Gelsomino osservò il muro. Vi era rimasta l'impronta vuota di Zoppino, come se il disegno si fosse staccato dall'intonaco.
— Ma come sei saltato giù? — domandò Gelsomino.
— Devo ringraziare la tua voce, — rispose Zoppino. — Se tu avessi gridato un po' più forte, forse avresti sfondato il muro, e sarebbe stato un guaio. Così invece, per me è stata una fortuna. Ah, che bellezza andare per il mondo, sia pure con tre sole zampe. Tu del resto ne hai soltanto due e ti bastano, vero?
— Già, — ammise Gelsomino, — sono anche troppe: se ne avessi avuta una sola non mi sarei mosso da casa.
— Non sei molto allegro, — osservò Zoppino. — Che cosa ti è successo?
Mentre Gelsomino stava per cominciare il racconto delle sue peripezie, passò per la stradina un gatto vero, con quattro vere zampe: ma doveva avere dei pensieri perché non si voltò nemmeno a guardare i nostri amici.
— Miao, — gli gridò Zoppino.
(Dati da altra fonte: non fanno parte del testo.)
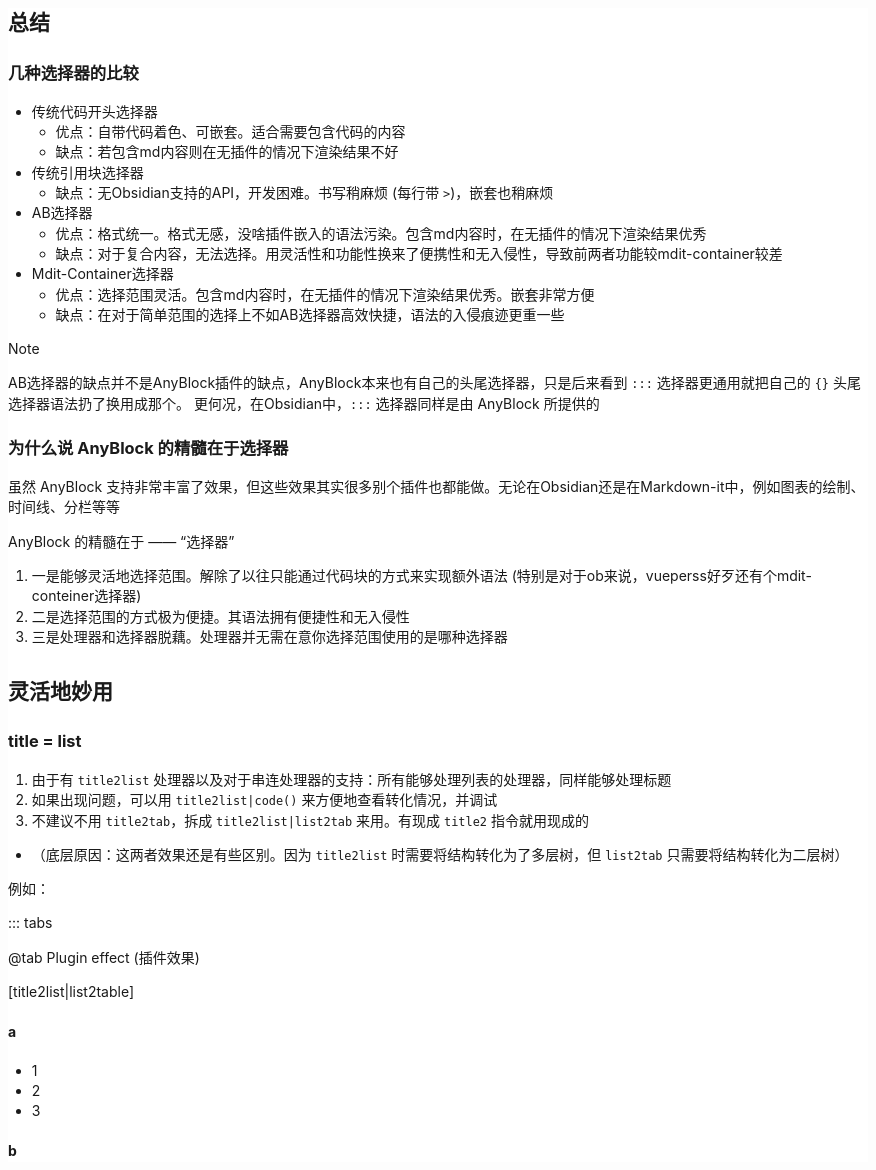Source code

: ## 总结

### 几种选择器的比较

- 传统代码开头选择器
  - 优点：自带代码着色、可嵌套。适合需要包含代码的内容
  - 缺点：若包含md内容则在无插件的情况下渲染结果不好
- 传统引用块选择器
  - 缺点：无Obsidian支持的API，开发困难。书写稍麻烦 (每行带 `>`)，嵌套也稍麻烦
- AB选择器
  - 优点：格式统一。格式无感，没啥插件嵌入的语法污染。包含md内容时，在无插件的情况下渲染结果优秀
  - 缺点：对于复合内容，无法选择。用灵活性和功能性换来了便携性和无入侵性，导致前两者功能较mdit-container较差
- Mdit-Container选择器
  - 优点：选择范围灵活。包含md内容时，在无插件的情况下渲染结果优秀。嵌套非常方便
  - 缺点：在对于简单范围的选择上不如AB选择器高效快捷，语法的入侵痕迹更重一些

> [!note]
> AB选择器的缺点并不是AnyBlock插件的缺点，AnyBlock本来也有自己的头尾选择器，只是后来看到 `:::` 选择器更通用就把自己的 `{}` 头尾选择器语法扔了换用成那个。
> 更何况，在Obsidian中，`:::` 选择器同样是由 AnyBlock 所提供的

### 为什么说 AnyBlock 的精髓在于选择器

虽然 AnyBlock 支持非常丰富了效果，但这些效果其实很多别个插件也都能做。无论在Obsidian还是在Markdown-it中，例如图表的绘制、时间线、分栏等等

AnyBlock 的精髓在于 —— “选择器”

1. 一是能够灵活地选择范围。解除了以往只能通过代码块的方式来实现额外语法
    (特别是对于ob来说，vueperss好歹还有个mdit-conteiner选择器)
2. 二是选择范围的方式极为便捷。其语法拥有便捷性和无入侵性
3. 三是处理器和选择器脱藕。处理器并无需在意你选择范围使用的是哪种选择器

## 灵活地妙用

### title = list

1. 由于有 `title2list` 处理器以及对于串连处理器的支持：所有能够处理列表的处理器，同样能够处理标题
2. 如果出现问题，可以用 `title2list|code()` 来方便地查看转化情况，并调试
3. 不建议不用 `title2tab`，拆成 `title2list|list2tab` 来用。有现成 `title2` 指令就用现成的
  - （底层原因：这两者效果还是有些区别。因为 `title2list` 时需要将结构转化为了多层树，但 `list2tab` 只需要将结构转化为二层树）

例如：

::: tabs

@tab Plugin effect (插件效果)

[title2list|list2table]

#### a

- 1
- 2
- 3
#### b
Nella lingua dei gatti questa parola vuol dire «ciao».
Il gatto si fermò. Pareva meravigliato, o piuttosto scandalizzato.
— Mi chiamo Zoppino. E tu? — si informò il gatto-scarabocchio. Il gatto vero parve in dubbio se rispondere o no, poi borbottò di malavoglia:
— Il mio nome è Fido.
— Che cosa dice? — domandò Gelsomino, che naturalmente non capiva nulla.
— Dice che si chiama Fido.
— Ma non è un nome da cani?
— Appunto.
— Non ci arrivo, — disse Gelsomino. — Prima un cartolaio che pretende di darmi inchiostro per pane, adesso un gatto con un nome da cani.
— Caro mio, — spiegò Zoppino, — lui crede di essere un cane. Vuoi sentire?
E rivolto al gatto, lo salutò cordialmente:
— Miao, Fido.
— Bau, bau, — rispose il gatto, arrabbiatissimo. — Vergognati: un gatto che miagola.
— Ma io sono un gatto, — disse Zoppino, — anche se ho soltanto tre zampe disegnate col gesso rosso.
— Tu sei piuttosto il disonore della nostra razza. Sei un bel bugiardo, va là. Non voglio fermarmi un minuto di più a parlare con te. Del resto comincia a piovere: è meglio che corra a casa a prendere l'ombrello.
E se ne andò, voltandosi di tanto in tanto ad abbaiare.
— Che cos'ha detto? — domandò Gelsomino.
— Ha detto che piove.
Gelsomino guardò in cielo: fra i tetti, il sole splendeva più bello che mai, e non si sarebbe potuta vedere una nuvola nemmeno con un cannocchiale da marina.
— Speriamo che i temporali di questo paese somiglino tutti a questo. Mi sembra di essere capitato in un mondo alla rovescia.
— Caro Gelsomino, tu sei più semplicemente capitato nel paese dei bugiardi. Qui tutti, per legge, dicono bugie. E guai se dicono la verità: pagano certe multe da levare la pelle, compresa quella della coda.
E a questo punto Zoppino, che dal suo posto di osservazione sul muro aveva potuto imparare tante cose, fece a Gelsomino una completa descrizione del paese dei bugiardi.